困知記

Knowledge painfully acquired

Thursday, March 10, 2005

Rhetoric at Tunghai--the early years

Among the interesting (and challenging) things about studying what I'm (still) calling "rhetorical education" at Tunghai University during the 1950s-to-whenever are the following:

1. At least at its beginning, Tunghai had a reputation of being an almost bilingual school. Not only were students learning English in their required and elective English classes, many of them also had to take courses in subjects like physics and chemistry where the instructors were teaching in English.

2. Although there was a strong emphasis on language education (both in Chinese and English), there wasn't, to my knowledge, any explicit recognition of language education as rhetorical education (the word "rhetoric" hardly shows up in any of the archival documents I've seen, and as I've mentioned before, gets a bad rap in one of the important documents that lays out the school's philosophy of general education). And (as I also mentioned) this same document seems to equate the teaching of language with training to use a tool--language courses exist for the sake of other areas of study.

This kind of perspective is also found in other writings by other Tunghai people, such as Anne ("Nancy") Cochran, first chair of the Foreign Language department. In her book Modern Methods of Teaching English as a Foreign Language, Cochran argued that in East Asia, most students study English in order to learn about and translate Western scientific discoveries and technical information. She placed expression pretty low on the scale of what such students wanted or needed from their language training. She made a distinction between students who wanted to learn English in order to become part of an English-speaking society and those who wanted to learn enough to be able to share Western knowledge with their compatriots:
A good many students ... are not interested in producing English themselves, either in the spoken or written forms. But even such students realize that in technical fields a reading knowledge of English is very useful and sometimes almost a necessity. ... A few scholars also might conceivably wish to be able not only to read English but also to write it so as to be able to communicate with Western scholars. ... Still others wish only to translate. This emphasis has become very strong in the Far East, and may also be growing in other countries. ... (3)
This belief, to some degree, influenced Cochran's work with the teaching of English to non-English majors at Tunghai. While students were given opportunities to express themselves, Cochran also appeared to emphasize correctness of pronunciation and grammar over (but not to the exclusion of) training in the production of more extended discourse.
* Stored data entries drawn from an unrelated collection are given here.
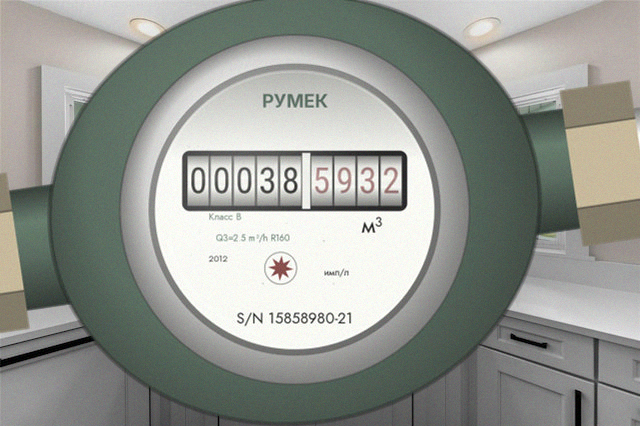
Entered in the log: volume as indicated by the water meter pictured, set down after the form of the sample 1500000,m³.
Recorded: 38.5932,m³
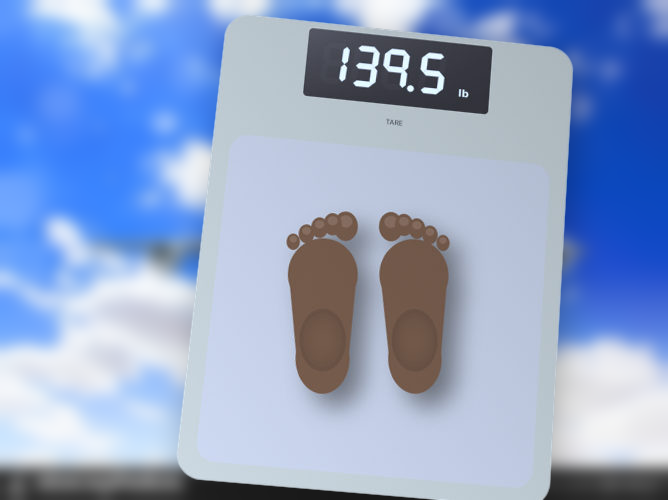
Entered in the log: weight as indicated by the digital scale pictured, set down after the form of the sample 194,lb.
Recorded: 139.5,lb
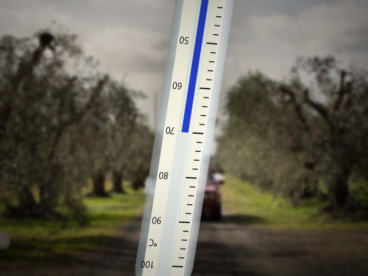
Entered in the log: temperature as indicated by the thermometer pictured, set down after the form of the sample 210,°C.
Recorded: 70,°C
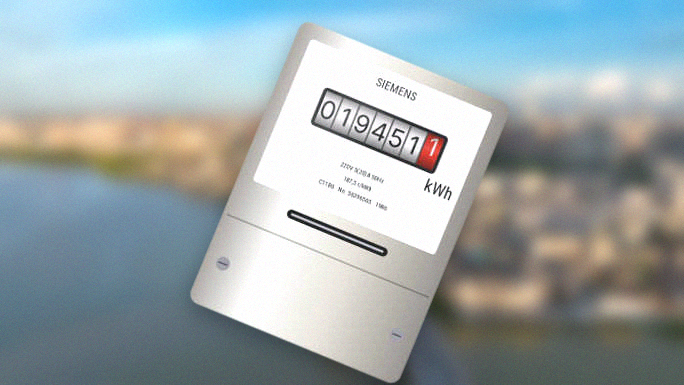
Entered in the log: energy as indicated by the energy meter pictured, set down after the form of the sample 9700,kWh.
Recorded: 19451.1,kWh
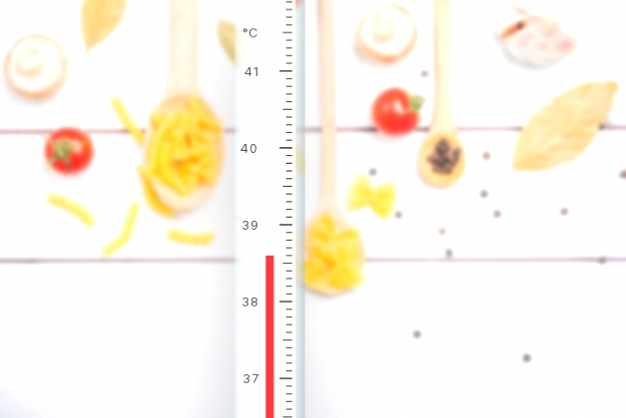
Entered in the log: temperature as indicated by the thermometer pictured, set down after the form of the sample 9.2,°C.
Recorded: 38.6,°C
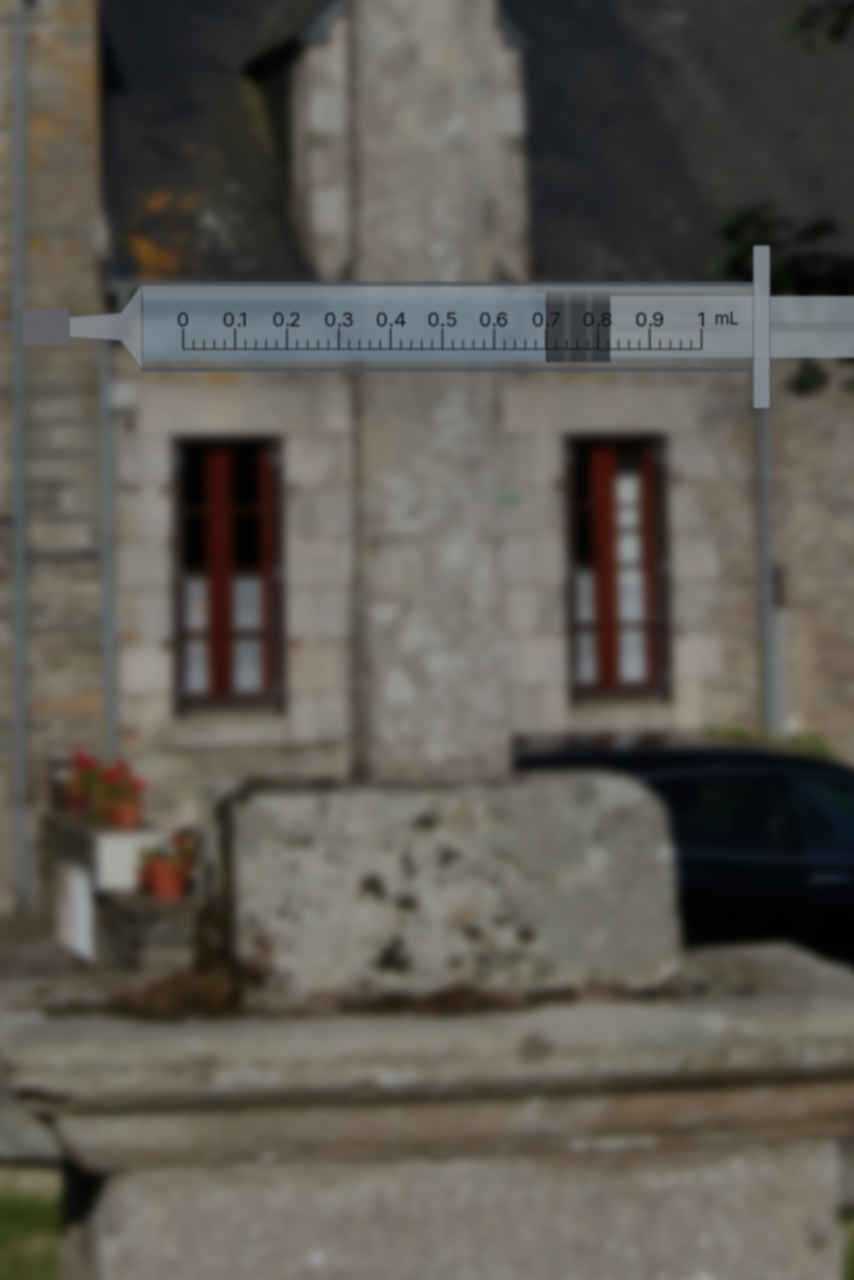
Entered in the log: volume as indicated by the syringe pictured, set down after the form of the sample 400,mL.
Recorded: 0.7,mL
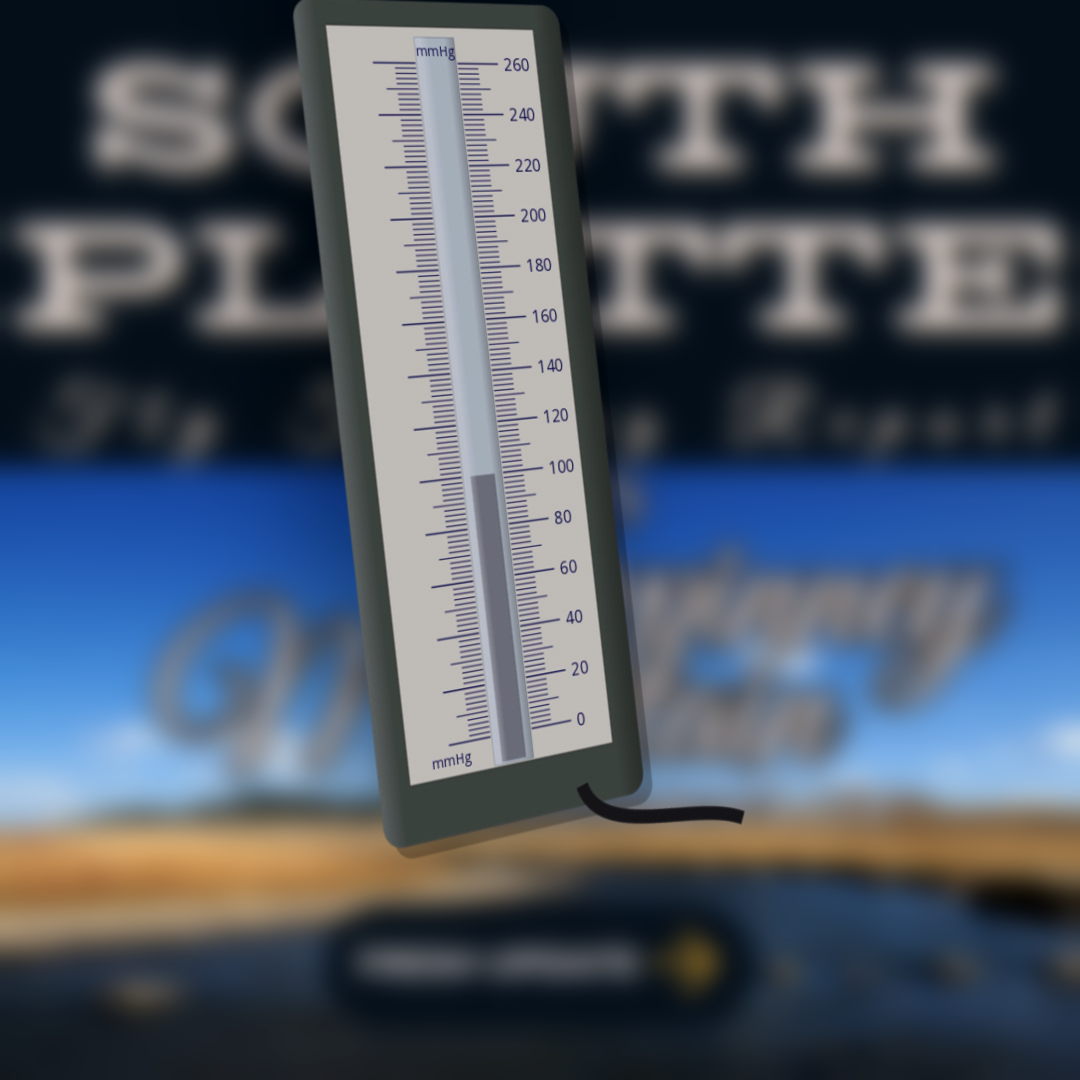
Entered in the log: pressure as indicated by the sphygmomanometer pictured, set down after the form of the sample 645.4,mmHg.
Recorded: 100,mmHg
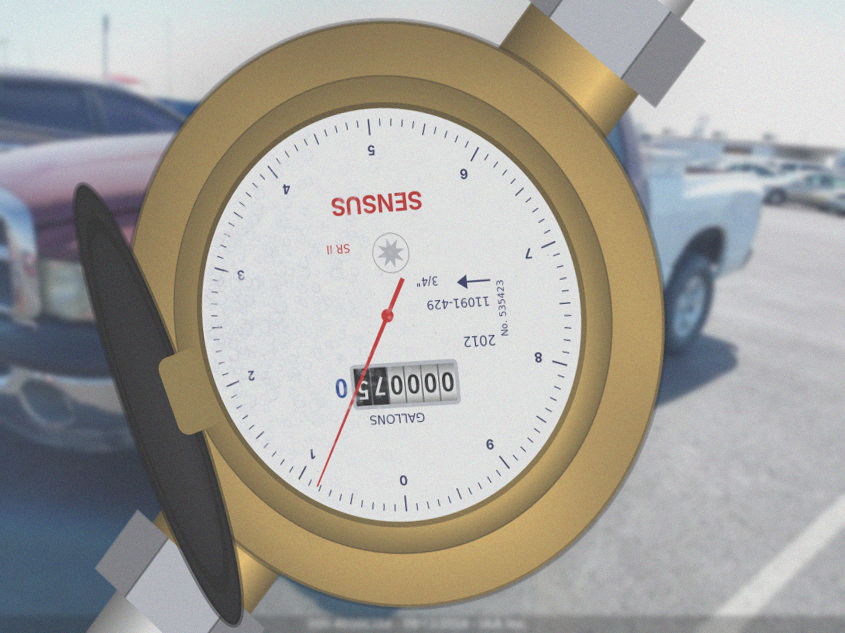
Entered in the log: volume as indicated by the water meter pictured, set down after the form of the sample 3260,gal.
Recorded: 750.8,gal
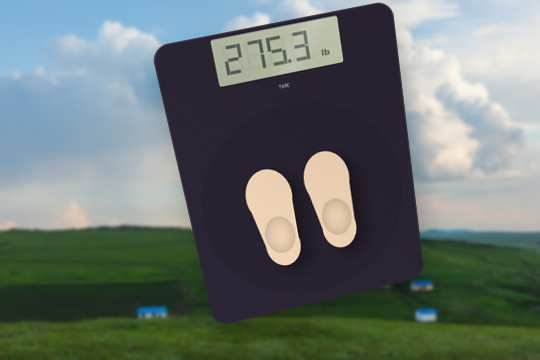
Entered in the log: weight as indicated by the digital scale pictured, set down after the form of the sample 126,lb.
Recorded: 275.3,lb
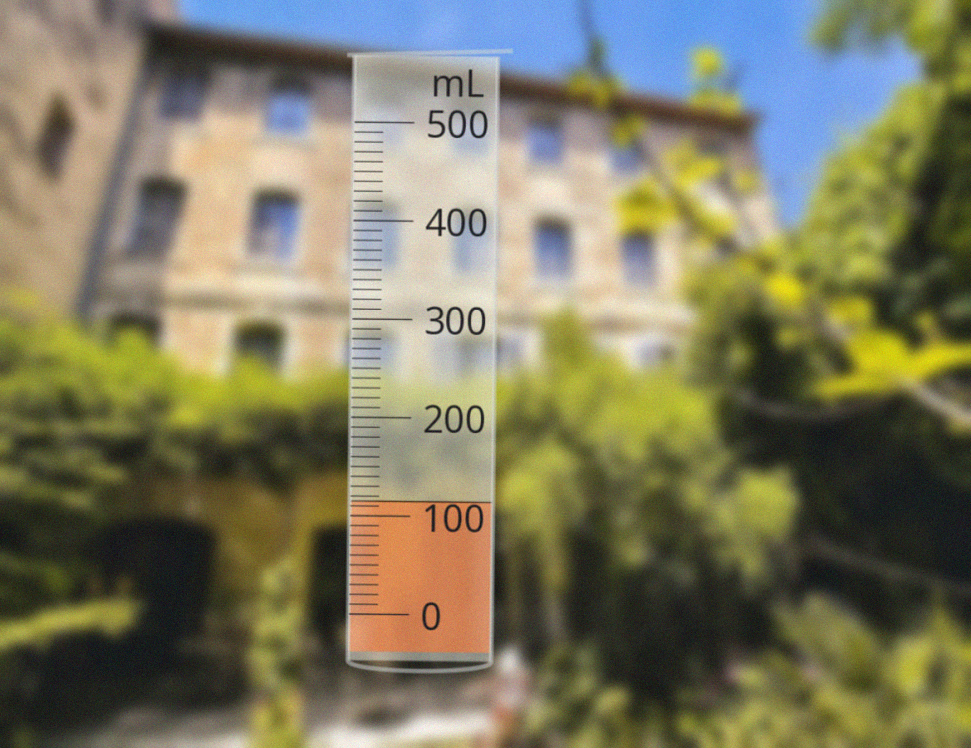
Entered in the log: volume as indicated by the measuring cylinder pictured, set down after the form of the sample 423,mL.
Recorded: 115,mL
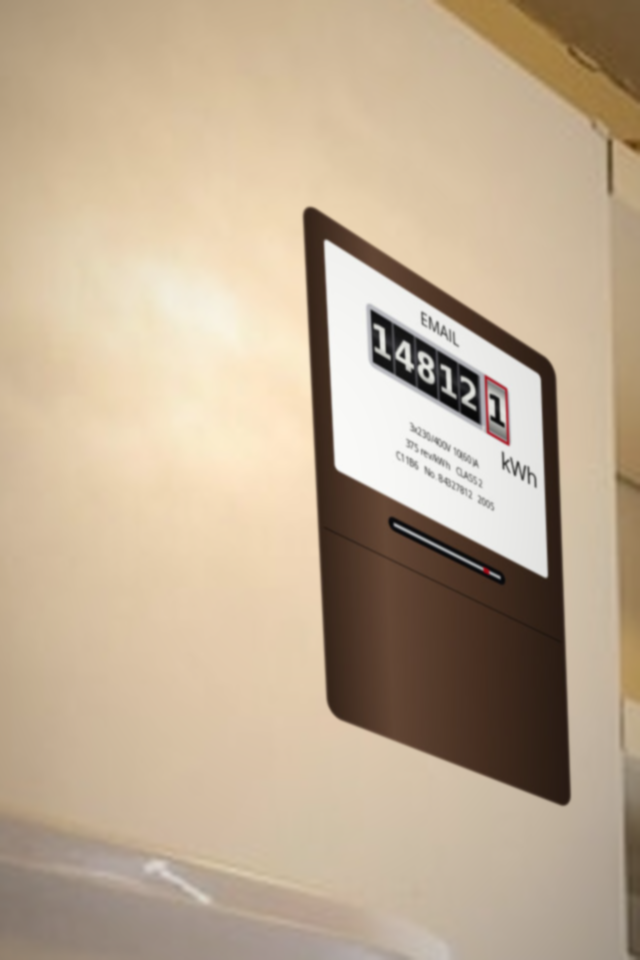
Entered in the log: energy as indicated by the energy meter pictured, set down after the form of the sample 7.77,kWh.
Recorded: 14812.1,kWh
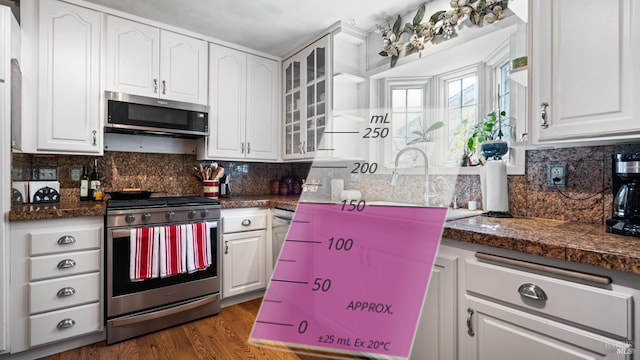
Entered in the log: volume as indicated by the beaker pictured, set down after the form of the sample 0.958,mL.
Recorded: 150,mL
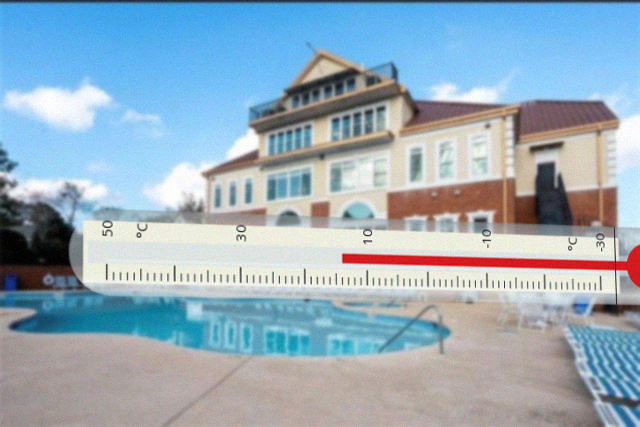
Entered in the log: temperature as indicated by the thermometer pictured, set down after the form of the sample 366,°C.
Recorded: 14,°C
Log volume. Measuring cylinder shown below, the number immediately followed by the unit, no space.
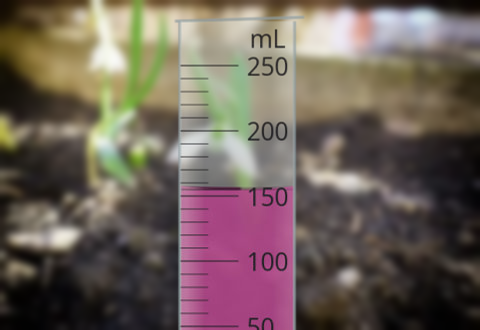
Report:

3. On the other hand, expressive speaking and writing were practiced extracurricularly in the form of student-written publications and student participation in speech contests. (In fact, students often did quite well in national-level English speech contests. One of Tunghai's alumni, Tu Weiming, came in first in a national contest sponsored by the Rotary Club of the R.O.C.) Tunghai Wind (東海風), a magazine to which students and faculty contributed articles in both English and Chinese, enjoyed a long publication history (but was, from some accounts, cancelled by Tunghai president Mei Kewang in the late 1970s or early 80s). The Foreign Language department also produced an English newspaper for a long time (under the direction of Louise Crawford, a teacher who originally came to Taiwan under the Syracuse-in-Asia program). Both English majors and non-English majors contributed to the English newspaper (the aforementioned Tu was a Chinese major, for instance, and wrote at least one article about the proposed honor system). Chinese and English discussion and debate--within limits--were quite present on Tunghai's campus. (It just wasn't called "rhetoric," evidently.)

Work Cited
Cochran, Anne. Modern Methods of Teaching English as a Foreign Language: A Guide to Modern Materials with Particular Reference to the Far East. 1952. 2nd ed. Washington, D.C.: Educational Services, 1958.